The Chávez government has engaged in wide-ranging acts of discrimination against political opponents and critics. At times, the president himself has openly endorsed acts of discrimination and murders. More generally, he has encouraged the discriminatory actions of subordinates by routinely denouncing his critics as Yankee conspirators. "Squalid"
The media
The Chávez government has undermined freedom of expression through a variety of measures aimed at reshaping media control and content. Venezuela once enjoyed a vibrant public debate in which anti-government and pro-government media are equally vocal in their criticism and defense of Chávez. However, by expanding and toughening the penalties for speech and broadcasting offenses, Chávez and his legislative supporters have strengthened the state’s capacity to limit free speech, and created powerful incentives for critics to engage in self-censorship. It has also abused the state’s control of broadcasting frequencies to intimidate and discriminate against stations with overtly critical programming.
Organized labor
The Chávez government has sought to remake the country’s labor movement in ways that violate basic principles of freedom of association. It has fired workers who exercise their right to strike, denied workers their right to bargain collectively and discriminated against workers because of their political beliefs. Through its systematic violation of workers’ right to organize, the Chávez government has undercut established unions and favored new, parallel unions that support its political agenda.
Civil society
The Chávez government has pursued an aggressively adversarial approach to local rights advocates and civil society organizations. During the Chávez presidency, rights advocates have faced prosecutorial harassment, unsubstantiated allegations aimed at discrediting their work, and efforts to exclude them from international forums and restrict their access to international funding.
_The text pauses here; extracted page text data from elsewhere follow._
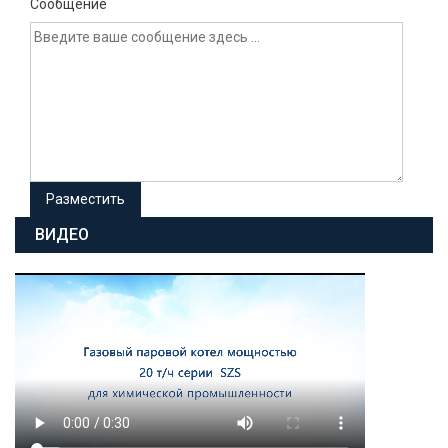
Сообщение
ВИДЕО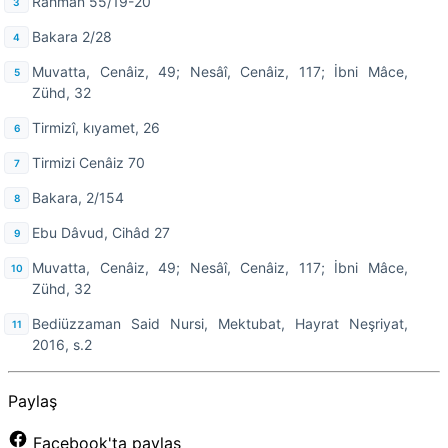
Rahman 55/19-20
Bakara 2/28
Muvatta, Cenâiz, 49; Nesâî, Cenâiz, 117; İbni Mâce,
Zühd, 32
Tirmizî, kıyamet, 26
Tirmizi Cenâiz 70
Bakara, 2/154
Ebu Dâvud, Cihâd 27
Muvatta, Cenâiz, 49; Nesâî, Cenâiz, 117; İbni Mâce,
Zühd, 32
Bediüzzaman Said Nursi, Mektubat, Hayrat Neşriyat,
2016, s.2
Paylaş
Facebook'ta paylaş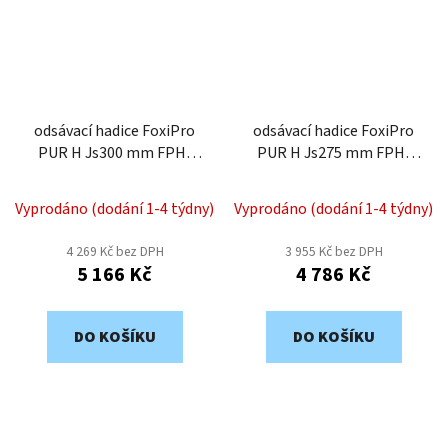
odsávací hadice FoxiPro
odsávací hadice FoxiPro
PUR H Js300 mm FPH-
PUR H Js275 mm FPH-
300
275
Vyprodáno (dodání 1-4 týdny)
Vyprodáno (dodání 1-4 týdny)
4 269 Kč bez DPH
3 955 Kč bez DPH
5 166 Kč
4 786 Kč
DO KOŠÍKU
DO KOŠÍKU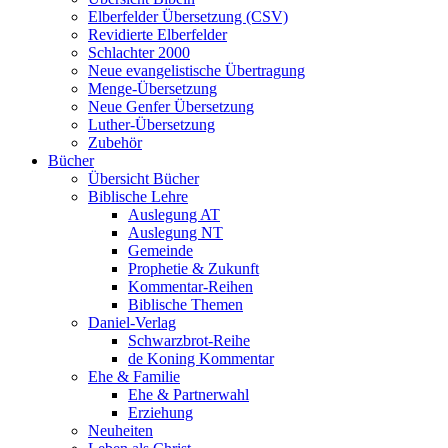
Elberfelder Übersetzung (CSV)
Revidierte Elberfelder
Schlachter 2000
Neue evangelistische Übertragung
Menge-Übersetzung
Neue Genfer Übersetzung
Luther-Übersetzung
Zubehör
Bücher
Übersicht Bücher
Biblische Lehre
Auslegung AT
Auslegung NT
Gemeinde
Prophetie & Zukunft
Kommentar-Reihen
Biblische Themen
Daniel-Verlag
Schwarzbrot-Reihe
de Koning Kommentar
Ehe & Familie
Ehe & Partnerwahl
Erziehung
Neuheiten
The report provides detailed recommendations to the Venezuelan government to reverse the damage done by its policies and to strengthen the country’s human rights protections. These include seeking to restore the credibility of the Supreme Court through a ratification process for all justices who were appointed after the 2004 court-packing law and establishing a new autonomous agency to administer broadcasting frequencies.
“Chávez has actively sought to project himself as a champion of democracy, not only in Venezuela, but throughout the region,” the report observes. However, “Venezuela will not achieve real and sustained progress toward strengthening its democracy – nor serve as a useful model for other countries in the region – so long as its government continues to flout the human rights principles enshrined in its own constitution.”